People often ask what is the recommended percentile when forecasting with Pacemkr. Is it 85%? Or 95%? While the entire conversation/debate about the right percentile is outside the content of this article, let’s take the 85th percentile to see how much data is needed to reach this percentile.
Let’s use a simple example where a ball is picked from a bag to help us understand the amount of data required to reach the 85th percentile. In the image below, the ball is a blue circle with a number one on it. We put it on a line as follows.
![](https://pacemkr.ca/wp-content/uploads/2024/04/How_Much_Data_Needed_1_First_Try_en-1024x576.png)
We then pick a second ball from the bag. We have a 50% probability that ball #2 will be above and a 50% probability it will be below ball #1. By above or below, I mean it could be bigger or heavier. In other words, it’s an attribute of comparison with ball #1.
![](https://pacemkr.ca/wp-content/uploads/2024/04/How_Much_Data_Needed_2_Second_Try_en-1024x576.png)
We draw a third ball from the bag. This ball has a 33% probability of being between balls #1 and #2.
![](https://pacemkr.ca/wp-content/uploads/2024/04/How_Much_Data_Needed_3_Third_Try_en-1024x576.png)
We then draw a fourth ball. It has a 50% probability of being between #1 and #3.
![](https://pacemkr.ca/wp-content/uploads/2024/04/How_Much_Data_Needed_4_Fourth_Try_en-1024x576.png)
We draw a fifth ball from the bag. Ball #5 has a 60% probability of being between #1 and #4.
![](https://pacemkr.ca/wp-content/uploads/2024/04/How_Much_Data_Needed_5_Fifth_Try_en-1024x576.png)
We draw a sixth ball from the bag. Ball #6 has a 66.67% probability of being between #1 and #5.
We can summarize the previous images in the following table:
Number of balls on the line | Probability of landing between the edge cases |
---|---|
2 | 33% |
3 | 50% |
4 | 60% |
5 | 66.7% |
We can extract the following mathematical formula from this example:
![](https://pacemkr.ca/wp-content/uploads/2024/04/How_Much_Data_Needed_Formula_en-1-1024x576.png)
Finally, we can run this formula until we get a probability of hitting our 85% probability.
Number of balls on the line | Probability of landing between the edge cases |
---|---|
2 | 33% |
3 | 50% |
4 | 60% |
5 | 66.7% |
6 | 71% |
7 | 75% |
8 | 78% |
9 | 80.7% |
10 | 82% |
11 | 83% |
12 | 85% |
Once 12 work items are completed, the next work item has an 85% probability of landing between our edge cases, which is the equivalent of our 85th percentile line.

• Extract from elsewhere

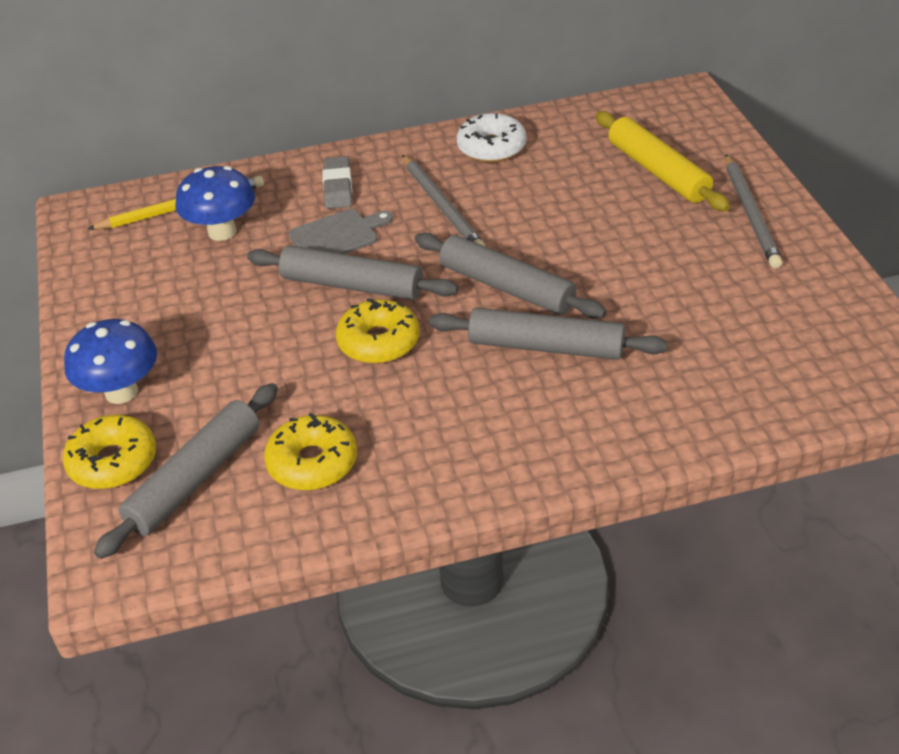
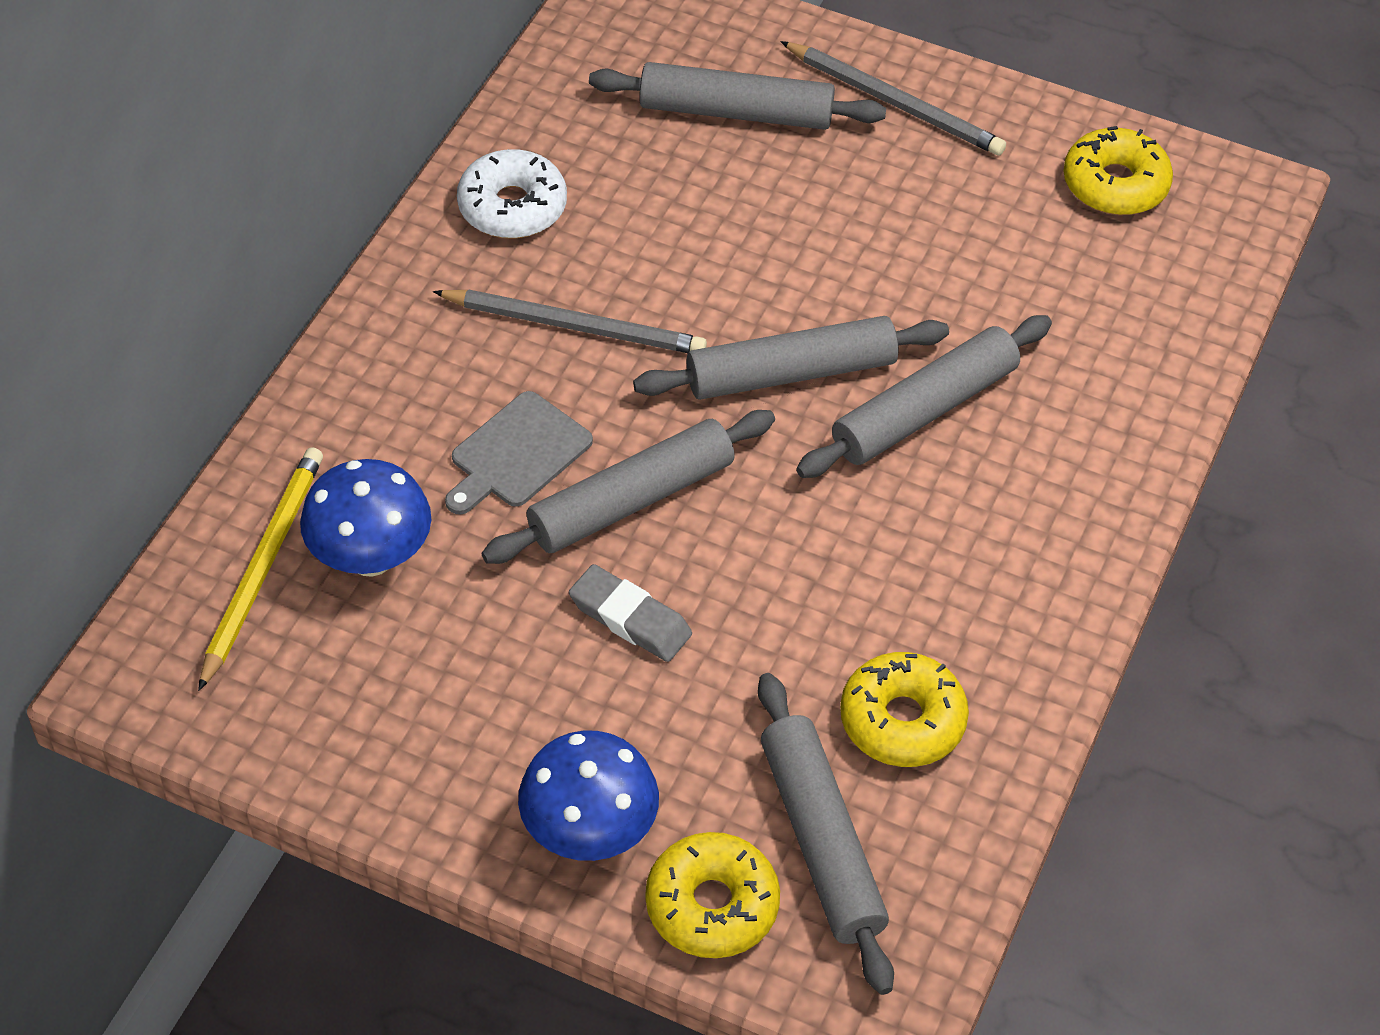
camera: 55 degrees left, 10 degrees up
(337, 236) = (517, 454): grey cutting board -> grey cutting board turned 150 degrees counterclockwise
(338, 187) = (414, 392): grey eraser -> grey eraser (630, 618)
(378, 342) = (762, 541): yellow donut -> yellow donut (1115, 184)
(657, 171) = (736, 112): yellow rolling pin -> grey rolling pin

If you wish to get to a 95% confidence level, you need 39 completed work items.
![](https://pacemkr.ca/wp-content/uploads/2024/04/How_Much_Data_Needed_95th_en-1024x576.png)
In conclusion, one of the criteria to help you choose the right percentile for your forecast can be the number of data points required to get there. If you are in a team where work items are completed frequently and after a few days, there are already 39 completed work items, the 95th percentile could be a better candidate for your forecasts.
On the other hand, if you are in a slower context where only a few work items are completed every week, maybe the 85th percentile would be a better option knowing it can take months before you reach 39 completed work items.